Repetitiveness and compressibility analysis in song lyrics

  • Great chart, unfortunate conclusion with some erroneous allusions. Bear with me here: Starting with ABBA, and fully blossomed in the form of Max Martin, Top 40 Pop has been dominated by Swedish composition techniques.

    Taylor Swift, Britney Spears, Kelly Clarkson, NSYNC, Bieber, Katy Perry, Demi Lovato...Max Martin's fingerprints are all over the hits. He has a defined style as well. Balanced lines. It's brilliant. Thus, it's not about the performers if you want to study the composition - you have to go to the actual composer(s).

    Just saying that this is a sound technique and approach but looking at the data set at the exclusion of pertinent considerations. Revised, it would make for an interesting story.

  • Looks like interesting work, but the main chart doesn't work for me in Firefox or Chromium - it seems to be yoked to your scroll position (why?!) so by the time you've scrolled down to the '2014' paragraph, which makes it chart the full time-series, you can't even see the graph in the first place... Data viz run amok.

  • Where'd they get the lyric data for this analysis? In my experience this data in bulk is all incredibly locked down!

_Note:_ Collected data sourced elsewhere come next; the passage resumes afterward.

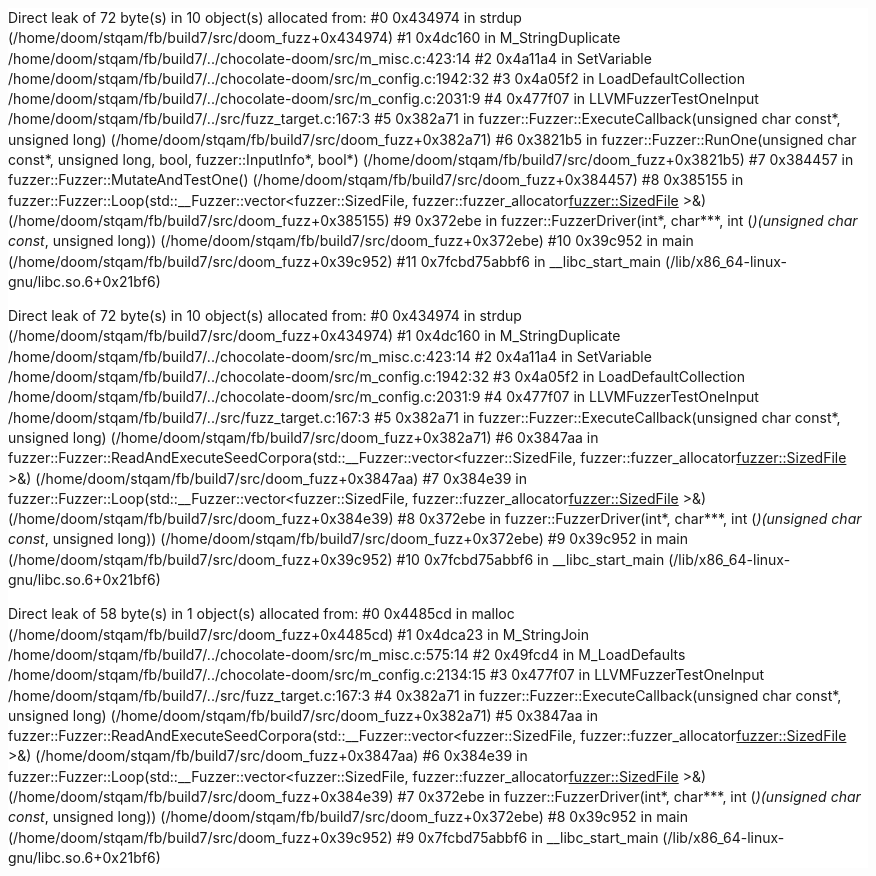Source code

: Direct leak of 72 byte(s) in 10 object(s) allocated from:
    #0 0x434974 in strdup (/home/doom/stqam/fb/build7/src/doom_fuzz+0x434974)
    #1 0x4dc160 in M_StringDuplicate /home/doom/stqam/fb/build7/../chocolate-doom/src/m_misc.c:423:14
    #2 0x4a11a4 in SetVariable /home/doom/stqam/fb/build7/../chocolate-doom/src/m_config.c:1942:32
    #3 0x4a05f2 in LoadDefaultCollection /home/doom/stqam/fb/build7/../chocolate-doom/src/m_config.c:2031:9
    #4 0x477f07 in LLVMFuzzerTestOneInput /home/doom/stqam/fb/build7/../src/fuzz_target.c:167:3
    #5 0x382a71 in fuzzer::Fuzzer::ExecuteCallback(unsigned char const*, unsigned long) (/home/doom/stqam/fb/build7/src/doom_fuzz+0x382a71)
    #6 0x3821b5 in fuzzer::Fuzzer::RunOne(unsigned char const*, unsigned long, bool, fuzzer::InputInfo*, bool*) (/home/doom/stqam/fb/build7/src/doom_fuzz+0x3821b5)
    #7 0x384457 in fuzzer::Fuzzer::MutateAndTestOne() (/home/doom/stqam/fb/build7/src/doom_fuzz+0x384457)
    #8 0x385155 in fuzzer::Fuzzer::Loop(std::__Fuzzer::vector<fuzzer::SizedFile, fuzzer::fuzzer_allocator<fuzzer::SizedFile> >&) (/home/doom/stqam/fb/build7/src/doom_fuzz+0x385155)
    #9 0x372ebe in fuzzer::FuzzerDriver(int*, char***, int (*)(unsigned char const*, unsigned long)) (/home/doom/stqam/fb/build7/src/doom_fuzz+0x372ebe)
    #10 0x39c952 in main (/home/doom/stqam/fb/build7/src/doom_fuzz+0x39c952)
    #11 0x7fcbd75abbf6 in __libc_start_main (/lib/x86_64-linux-gnu/libc.so.6+0x21bf6)

Direct leak of 72 byte(s) in 10 object(s) allocated from:
    #0 0x434974 in strdup (/home/doom/stqam/fb/build7/src/doom_fuzz+0x434974)
    #1 0x4dc160 in M_StringDuplicate /home/doom/stqam/fb/build7/../chocolate-doom/src/m_misc.c:423:14
    #2 0x4a11a4 in SetVariable /home/doom/stqam/fb/build7/../chocolate-doom/src/m_config.c:1942:32
    #3 0x4a05f2 in LoadDefaultCollection /home/doom/stqam/fb/build7/../chocolate-doom/src/m_config.c:2031:9
    #4 0x477f07 in LLVMFuzzerTestOneInput /home/doom/stqam/fb/build7/../src/fuzz_target.c:167:3
    #5 0x382a71 in fuzzer::Fuzzer::ExecuteCallback(unsigned char const*, unsigned long) (/home/doom/stqam/fb/build7/src/doom_fuzz+0x382a71)
    #6 0x3847aa in fuzzer::Fuzzer::ReadAndExecuteSeedCorpora(std::__Fuzzer::vector<fuzzer::SizedFile, fuzzer::fuzzer_allocator<fuzzer::SizedFile> >&) (/home/doom/stqam/fb/build7/src/doom_fuzz+0x3847aa)
    #7 0x384e39 in fuzzer::Fuzzer::Loop(std::__Fuzzer::vector<fuzzer::SizedFile, fuzzer::fuzzer_allocator<fuzzer::SizedFile> >&) (/home/doom/stqam/fb/build7/src/doom_fuzz+0x384e39)
    #8 0x372ebe in fuzzer::FuzzerDriver(int*, char***, int (*)(unsigned char const*, unsigned long)) (/home/doom/stqam/fb/build7/src/doom_fuzz+0x372ebe)
    #9 0x39c952 in main (/home/doom/stqam/fb/build7/src/doom_fuzz+0x39c952)
    #10 0x7fcbd75abbf6 in __libc_start_main (/lib/x86_64-linux-gnu/libc.so.6+0x21bf6)

Direct leak of 58 byte(s) in 1 object(s) allocated from:
    #0 0x4485cd in malloc (/home/doom/stqam/fb/build7/src/doom_fuzz+0x4485cd)
    #1 0x4dca23 in M_StringJoin /home/doom/stqam/fb/build7/../chocolate-doom/src/m_misc.c:575:14
    #2 0x49fcd4 in M_LoadDefaults /home/doom/stqam/fb/build7/../chocolate-doom/src/m_config.c:2134:15
    #3 0x477f07 in LLVMFuzzerTestOneInput /home/doom/stqam/fb/build7/../src/fuzz_target.c:167:3
    #4 0x382a71 in fuzzer::Fuzzer::ExecuteCallback(unsigned char const*, unsigned long) (/home/doom/stqam/fb/build7/src/doom_fuzz+0x382a71)
    #5 0x3847aa in fuzzer::Fuzzer::ReadAndExecuteSeedCorpora(std::__Fuzzer::vector<fuzzer::SizedFile, fuzzer::fuzzer_allocator<fuzzer::SizedFile> >&) (/home/doom/stqam/fb/build7/src/doom_fuzz+0x3847aa)
    #6 0x384e39 in fuzzer::Fuzzer::Loop(std::__Fuzzer::vector<fuzzer::SizedFile, fuzzer::fuzzer_allocator<fuzzer::SizedFile> >&) (/home/doom/stqam/fb/build7/src/doom_fuzz+0x384e39)
    #7 0x372ebe in fuzzer::FuzzerDriver(int*, char***, int (*)(unsigned char const*, unsigned long)) (/home/doom/stqam/fb/build7/src/doom_fuzz+0x372ebe)
    #8 0x39c952 in main (/home/doom/stqam/fb/build7/src/doom_fuzz+0x39c952)
    #9 0x7fcbd75abbf6 in __libc_start_main (/lib/x86_64-linux-gnu/libc.so.6+0x21bf6)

  • Next: lossy lyrics compression where using words that sound the same could yield higher ratios! I wonder how well that would work for Sting where nobody can understand anything anyways.

  • Interesting analysis and great visual presentation. Would also be interested to see analysis on repetitiveness of intervals and rhythmic patterns used among popular songs. In many occasions people tend not to care about lyrics much in presence of addictive grooves/riffs, "Get Lucky" by Daft Punk being a good example.

  • I like the use of compression to find out about repetitions.

    There is some theory out there called Kolmogorov Complexity [0]. It says that something is as complex as how much information you need to express it. In your case, lyrics are as complex as how many symbols (letters? words? bytes?) you need to represent it.

    And one good way to calculate it is as you done: compress it. If you're using the same compression method for all the lyrics, you'll find that the ones that are more simple (and more repetitive) are the ones that have a great reduction on their sizes. In that case, the choice of which compression method you use is somehow irrelevant. Had you used Bzip, PPMD, etc., the results probably would be similar.

    In case you want to extend your research, for example, as 6stringmerc said, you might consider that the composer matters more than the actual artist.

    And, for that, you can use Normalized Compression Distance (NCD) [1]. That way you can measure how two lyrics are similar. Basicaly, you compress those lyrics together. When they are similar, clues from one are used by the compression to also compress the second one, so similar lyrics get more compression than lyrics that aren't related.

    And by doing that you can even discover who was the composer of the songs, i.e., the authorship of the lyrics, since each person usually has the same writing style... [2]

    [0] https://en.wikipedia.org/wiki/Kolmogorov_complexity

    [1] https://en.wikipedia.org/wiki/Normalized_compression_distanc...

    [2] https://link.springer.com/chapter/10.1007%2F978-3-642-34475-...

  • The visualization animations as you scroll through this article are fantastic, and a great way to implement storytelling with data. Also, the content is pretty interesting too, I like the emphasis on aligning data metrics with intuition to really make the point.

  • According to the main chart, songs in the top 10 are more likely to be repetitive, and that discrepancy has been growing. That raises the question, is there a causal link between being repetitive and reaching the top 10? If so, the answer to "Who's responsible for this madness?" is: the listeners.

  • What was used to make these visualizations? These are beautiful.

  • I would love to see the source code for how this post was created! (Or at least pointers for resources on how to create something similar.)

  • Some data messiness in that final chart. Maroon 5 versus Maroon5, Surfin' U.S.A but also Surfin' U.s.a

  • Music itself is about repetition, without repetition is just noise..

  • Any idea how to do the downres transition at the top? It's really cool.